Bikesuffer commented 1 year ago

Hi there,

I am trying to distill the Unet in SD inpainting 1.5 to a smaller Unet by using your code. (I replaced the pipeline to inpainting and the input data) I have trained for 130K steps with batch size 64. Right now the kd_feat_loss is around 20.

I am wondering what kd_feat_loss you have when you finished distill the Unet in your experiment?

Thank you.

bokyeong1015 commented 1 year ago

Hi, thanks for utilizing our work, glad to know that 😊 Although we haven't attempted inpainting experiments, we hope the following information can be helpful.

Here is a loss curve from our code for text-to-image synthesis, with SD-v1.4 and batch size 64 (= gradient accumulation 4 x mini batch size 16), plotted with 500-point moving average:

loss_curve_batchsz64_230822

The scale of KD feature loss ≫ The scale of KD output loss and SD task loss
- As we described in our paper, we didn’t try hyperparameter tuning for loss weights, but it empirically worked well in our experiments.
Losses are not directly correlated with the final generation scores (FID/IS/CLIP score), especially in later iterations.

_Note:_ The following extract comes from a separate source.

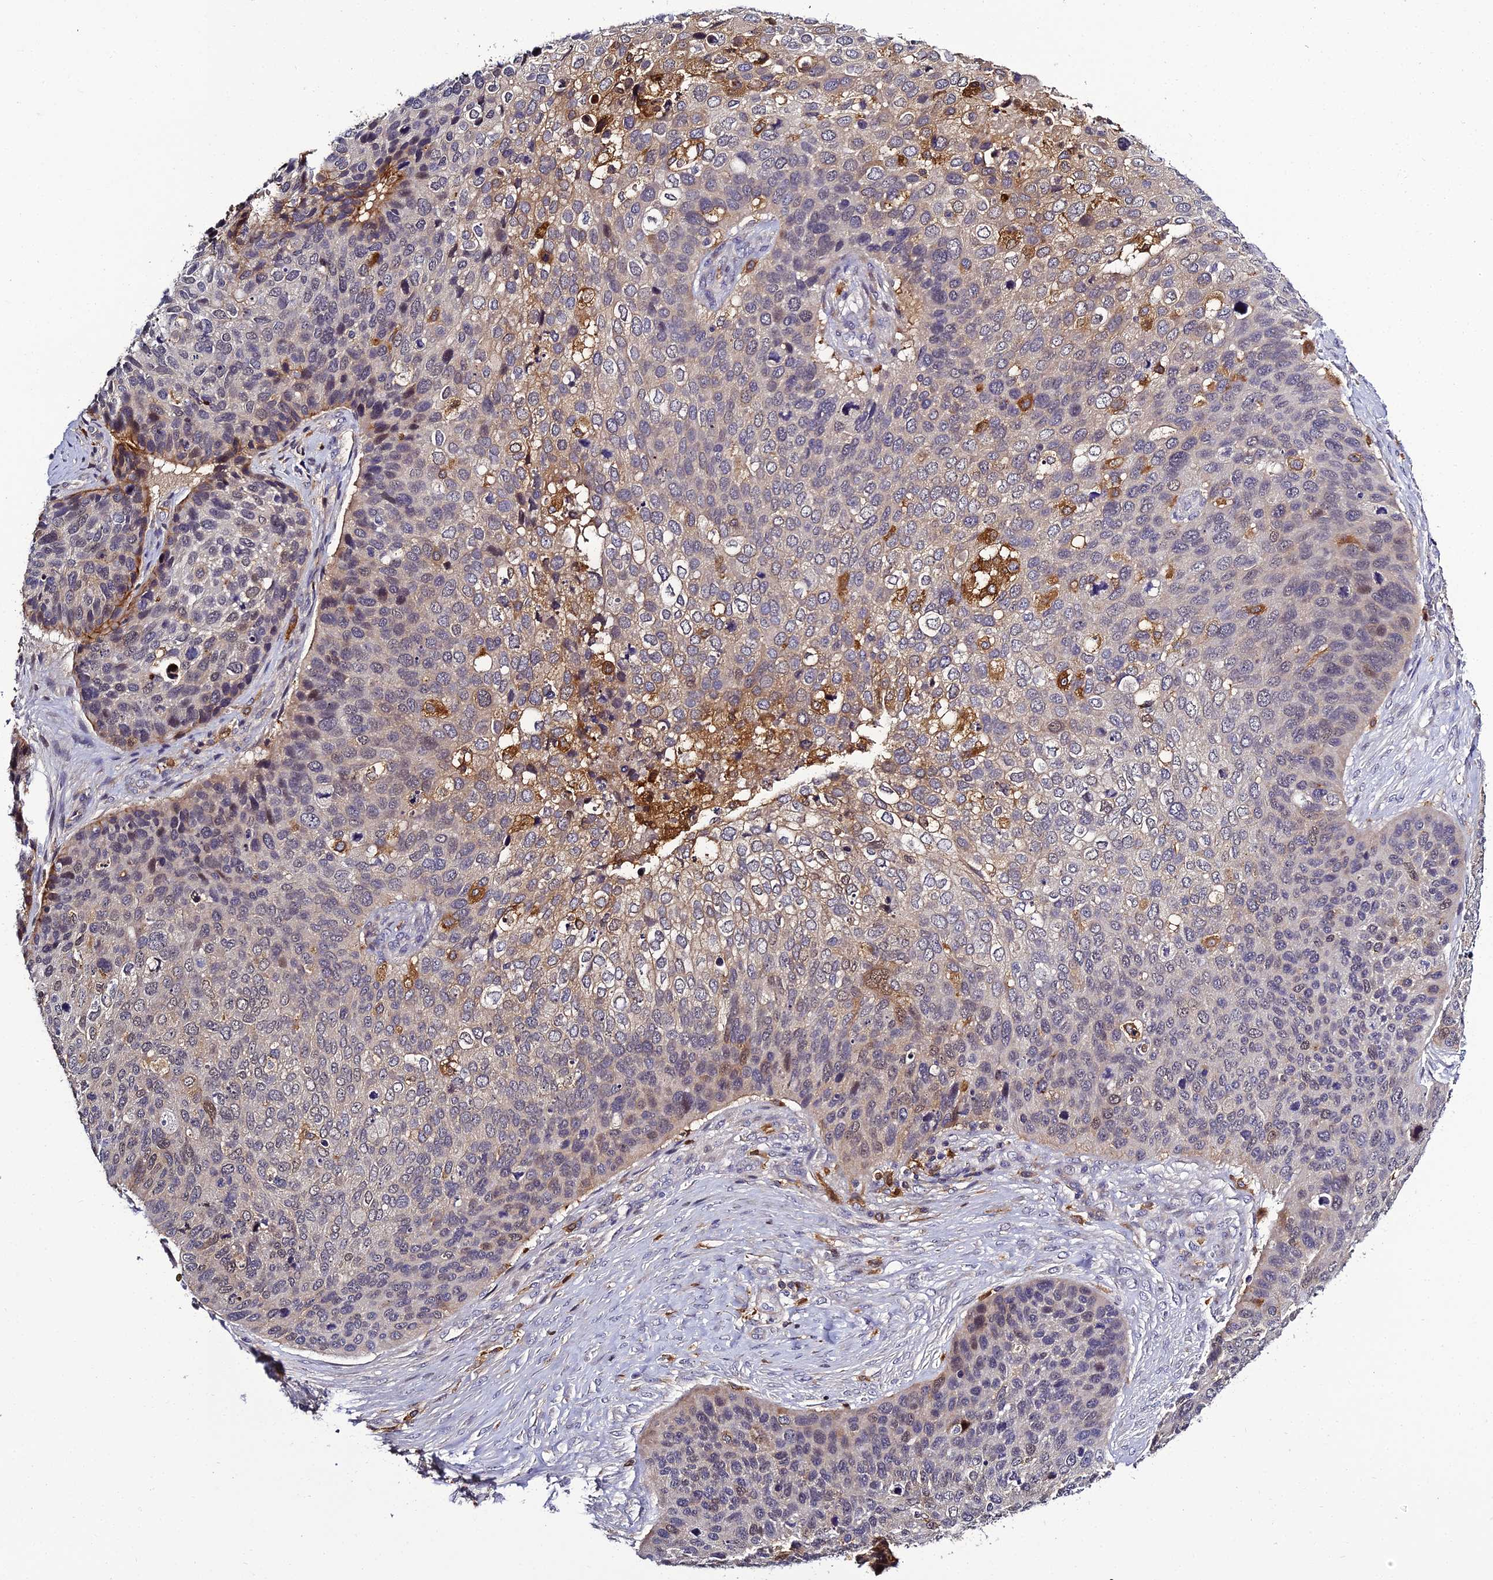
{"staining": {"intensity": "moderate", "quantity": "<25%", "location": "cytoplasmic/membranous,nuclear"}, "tissue": "skin cancer", "cell_type": "Tumor cells", "image_type": "cancer", "snomed": [{"axis": "morphology", "description": "Basal cell carcinoma"}, {"axis": "topography", "description": "Skin"}], "caption": "Skin cancer (basal cell carcinoma) was stained to show a protein in brown. There is low levels of moderate cytoplasmic/membranous and nuclear staining in approximately <25% of tumor cells. The protein is shown in brown color, while the nuclei are stained blue.", "gene": "IL4I1", "patient": {"sex": "female", "age": 74}}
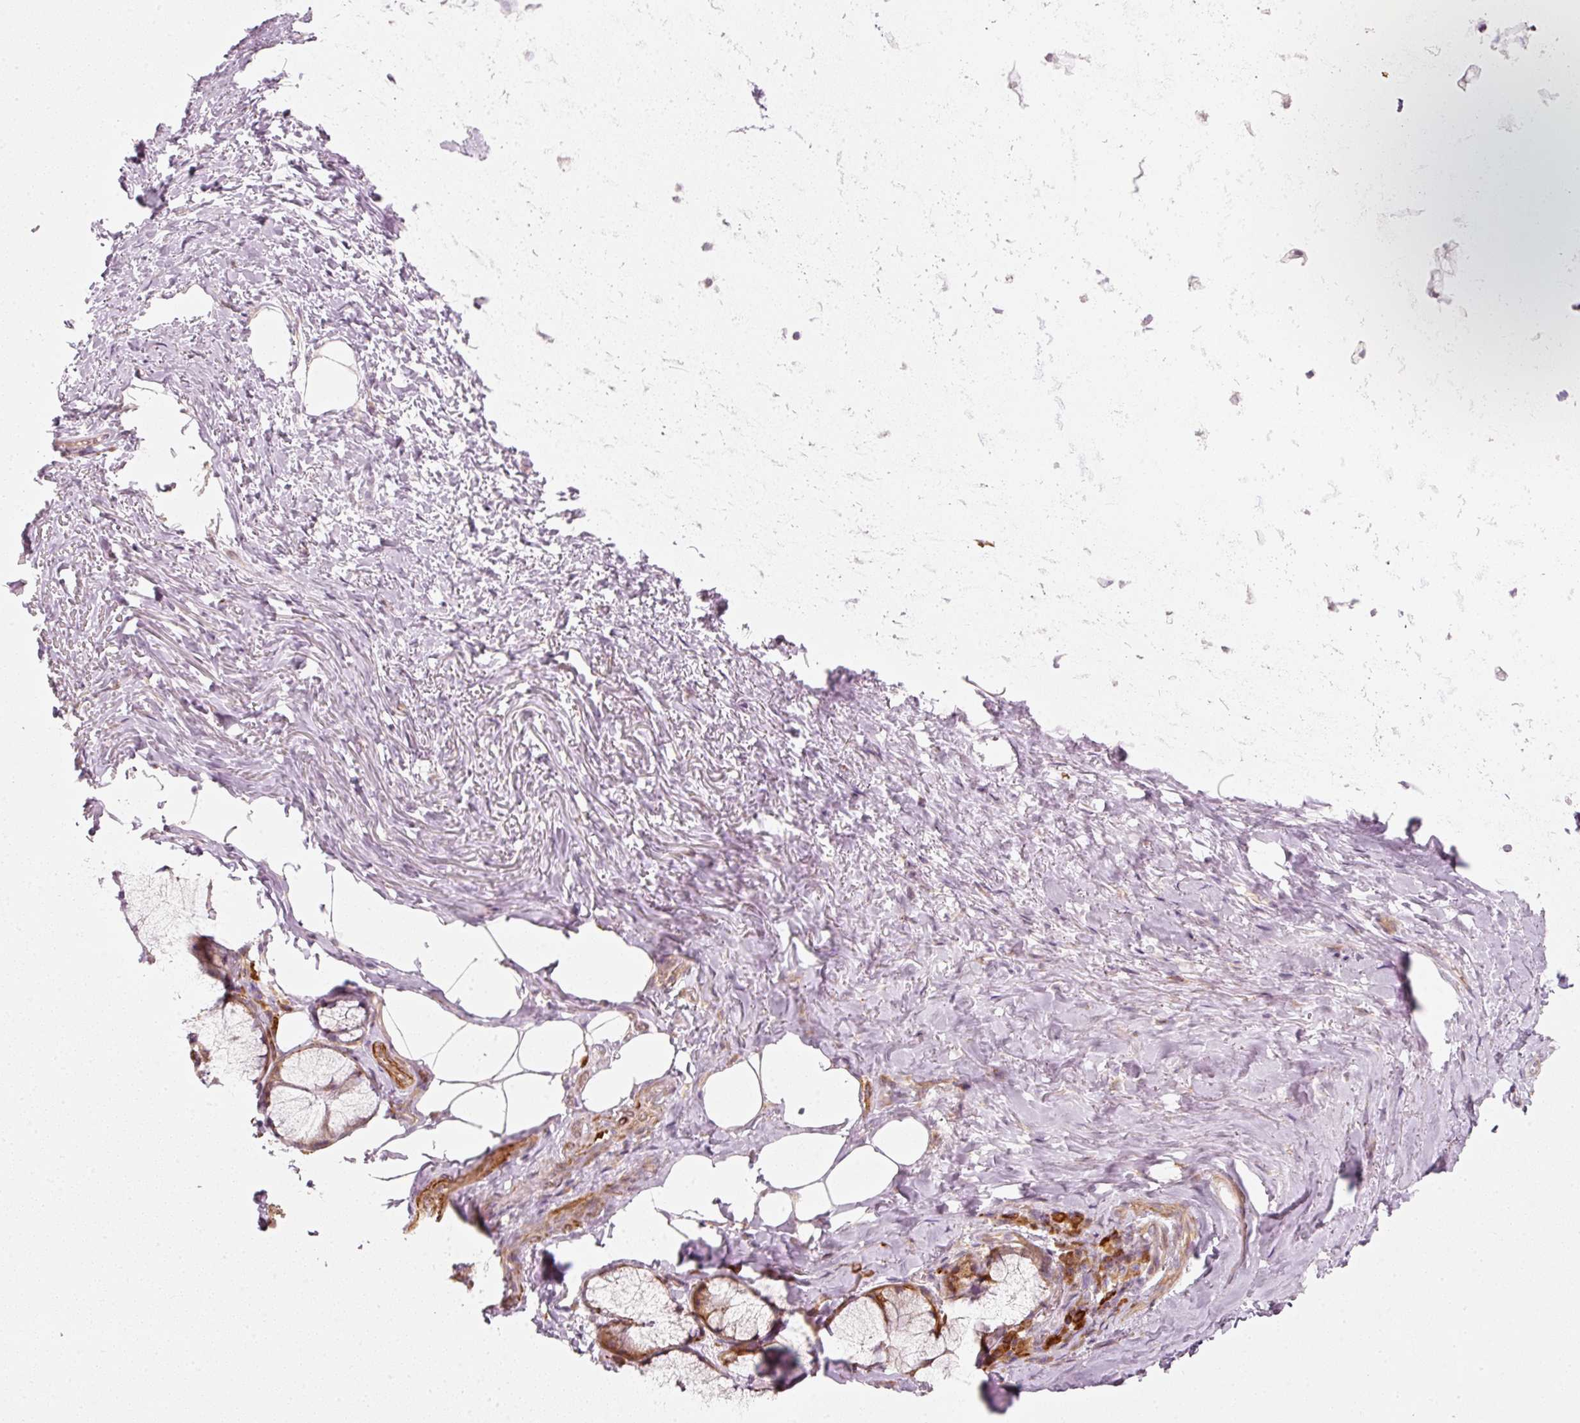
{"staining": {"intensity": "negative", "quantity": "none", "location": "none"}, "tissue": "adipose tissue", "cell_type": "Adipocytes", "image_type": "normal", "snomed": [{"axis": "morphology", "description": "Normal tissue, NOS"}, {"axis": "topography", "description": "Cartilage tissue"}, {"axis": "topography", "description": "Bronchus"}], "caption": "This is an IHC image of unremarkable human adipose tissue. There is no staining in adipocytes.", "gene": "KCNQ1", "patient": {"sex": "male", "age": 56}}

In other words, lower losses did not necessarily result in better generation scores.
If you want to verify the learning process, we suggest examining the final metrics and/or visual examples. Nevertheless, the losses should decrease during initial iterations.

bokyeong1015 commented 1 year ago

Please understand that we've changed the name of this issue, 'Batch Size' -> 'Scale of KD-feature loss for SD inpainting 1.5', to clarify the topic and make it easier for people to find in the future.

Bikesuffer commented 1 year ago

Thanks a lot for the information.

yajieC commented 1 year ago

hello, does this method work for SD inpainting 1.5?

bokyeong1015 commented 1 year ago

Hi, @yajieC We haven't tried it, but we believe our models can be used after finetuning for SD-inpainting.

Our models are compressed from SD-v1.4, and SD-v1.x models share the same architecture (with different training recipes); SD-inpainting was based on SD-v1 backbone.

Bikesuffer commented 1 year ago

hello, does this method work for SD inpainting 1.5?

Yes, it worked for me. I have successfully distill the unet in sd inpainting 1.5 to a smaller Unet I would say the SD_base model distilled with batch size 256(I call it IP_Base_256) generate best result for me.

bokyeong1015 commented 1 year ago

Thanks for sharing the above and this good news! Happy to know you are okay with the inpainting results using our approach :) Could we ask if you have plans to release your models and/or code?

Edit: sorry for initial misunderstanding, you've clarified that "distill the unet in sd inpainting 1.5 to a smaller Unet", which means (Teacher, Student) = (SD-inpainting 1.5, BK-SDM modified using additional input channels) <- ~~please let us know if this is incorrect~~ updated. Thanks again for sharing! @Bikesuffer

Bikesuffer commented 1 year ago

Thanks for sharing the above and this good news! Happy to know you are okay with the inpainting results using our approach :) Could we ask if you have plans to release your models and/or code?

Edit: sorry for initial misunderstanding, you've clarified that "distill the unet in sd inpainting 1.5 to a smaller Unet", which means (Teacher, Student) = (SD-inpainting 1.5, BK-SDM) <- please let us know if this is incorrect. Thanks again for sharing! @Bikesuffer

Hi actually the student is a modified version of bk sdm since the input of unet in inpainting pipeline is 9 channel. But all the anchor points for calculating the loss are the same as bk sdm.

bokyeong1015 commented 1 year ago

Thanks for the clarification, and we've updated the student description in the above :)

yajieC commented 12 months ago

hi, I tried this method, but found that the performance was very poor. My experimental configuration was to train on laion_11k data for 10k steps, and the unet is bk_tiny. And I also replaced the pipeline to inpainting and the input data. I would like to ask you for any good suggestions, thanks.

bokyeong1015 commented 12 months ago

@yajieC Thanks for your inquiry. We would like to address this in a separate discussion for making it easier for future readers to find, because it seems a different topic. Please kindly refer to our response at that link.